Foi você quem me fez assim

O sagrado e o profano no Carnaval no Gigantão

Quando o relógio marca 22h no sábado as primeiras pessoas começam a caminhar pela cidade, a passos lentos e ritmados, em direção a porção mais alta de Pirajuí, a Vila Ortiz. Um fluxo de gente a pé que a cada minuto que passa engrossa e se transforma em uma verdadeira procissão em direção a um objetivo comum. É mais ou menos esse horário que a música começa a rolar – com ecos por praticamente toda a cidade – e se prolonga até às 4h, 4h30, às vezes até 5h. Quando isso acontece, está dada a largada ao chamado Carnaval Popular no Gigantão.

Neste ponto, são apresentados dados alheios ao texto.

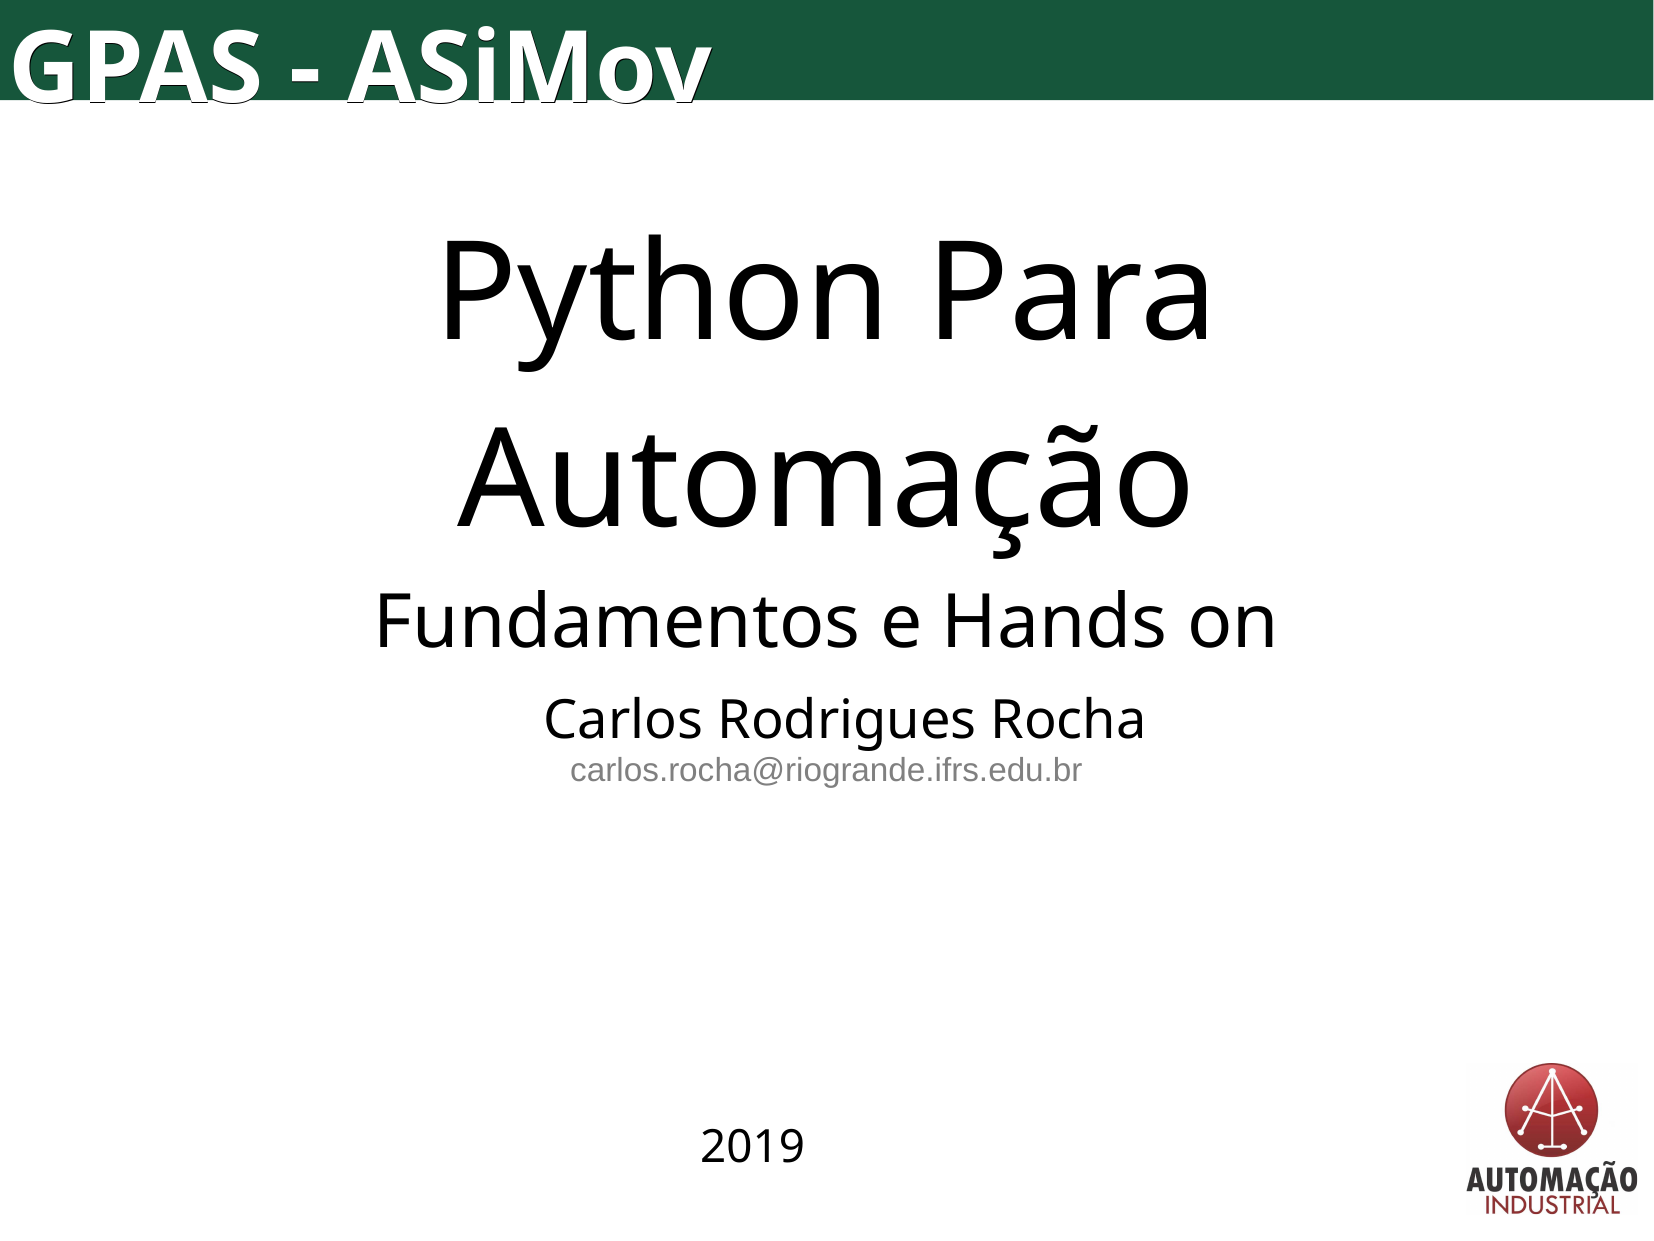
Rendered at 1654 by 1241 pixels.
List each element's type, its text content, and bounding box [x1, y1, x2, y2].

Claro que essa dramatização foi para dar uma pegada mais Franco Zefirelli à coisa toda, mas a realidade é que além do povo que segue nas pernadas até o local, um amontoado de carros se espreme nos arredores e em estacionamentos improvisados em grandes terrenos, além do fenômeno mais intrigante: o dos cidadãos que só existem dentro do Gigantão. São pessoas que não são vistas nas ruas, escolas ou filas de banco, mas apenas na quadra, nos quatro dias de carnaval. Elas se alimentam? Elas bebem? Suportam a luz do sol?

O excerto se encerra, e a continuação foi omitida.